▶ **What you have to do**
Copy the stretch of the records from the line containing "At how many categories does at least one series exceed 0?" through the line containing "Reading left to", keeping both of those lines. Leave the pictures out of your copy.

(Extracted material Opens)

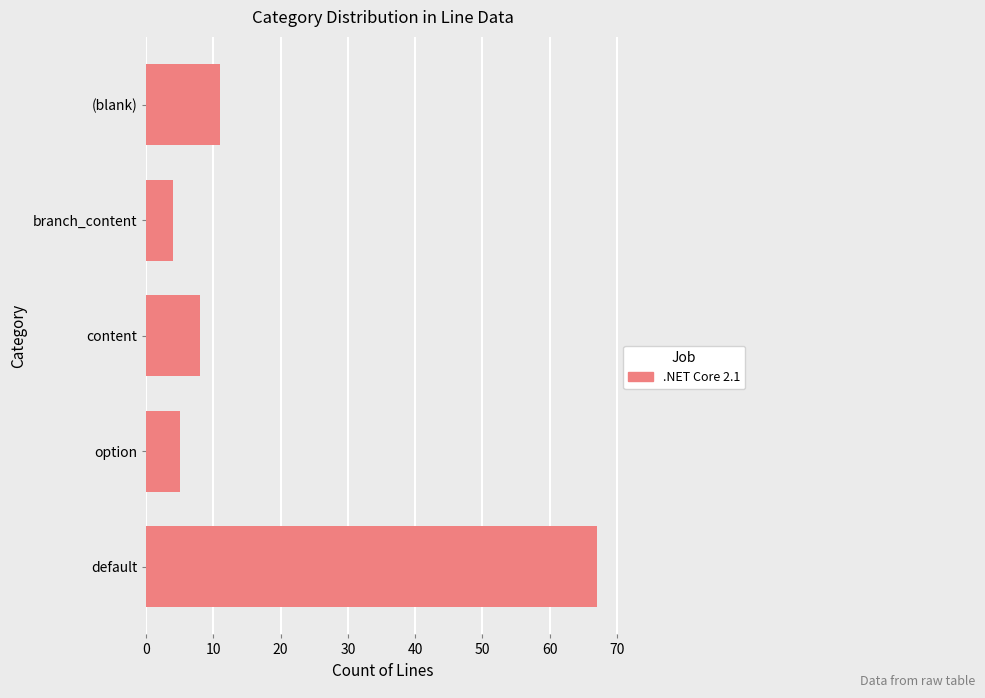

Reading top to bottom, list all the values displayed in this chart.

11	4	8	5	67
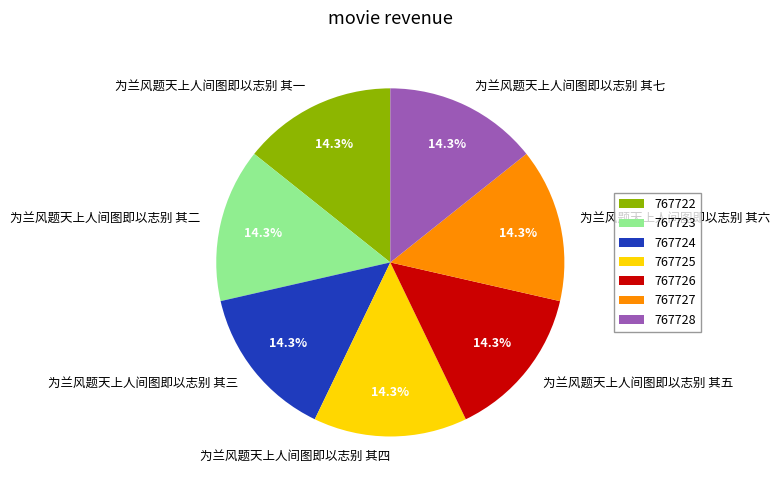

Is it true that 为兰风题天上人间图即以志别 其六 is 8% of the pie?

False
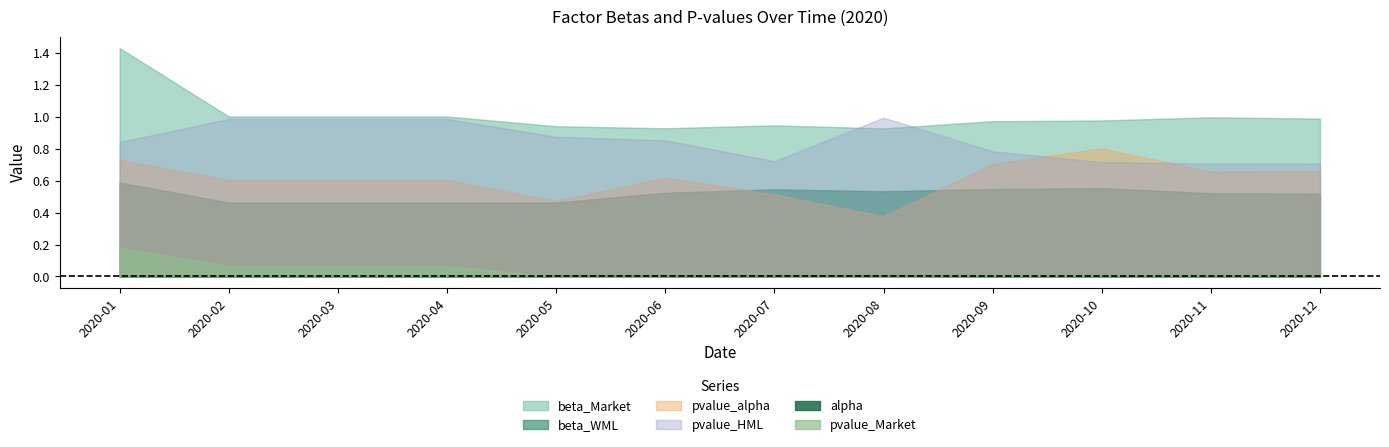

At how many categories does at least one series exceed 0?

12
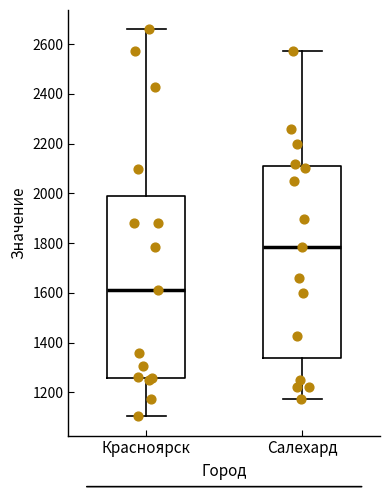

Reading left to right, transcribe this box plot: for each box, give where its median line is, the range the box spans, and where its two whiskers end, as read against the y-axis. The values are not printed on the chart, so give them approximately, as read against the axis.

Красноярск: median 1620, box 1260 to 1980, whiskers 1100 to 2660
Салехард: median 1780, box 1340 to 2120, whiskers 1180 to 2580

(Extracted material Closes)
(Extracted material Opens)

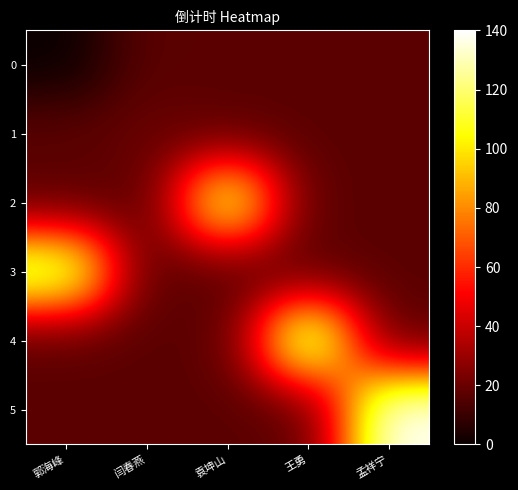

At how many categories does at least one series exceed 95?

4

(Extracted material Closes)

▶ **Result of the task**
At how many categories does at least one series exceed 0?

12

Reading left to right, transcribe this box plot: for each box, give where its median line is, the range the box spans, and where its two whiskers end, as read against the y-axis. The values are not printed on the chart, so give them approximately, as read against the axis.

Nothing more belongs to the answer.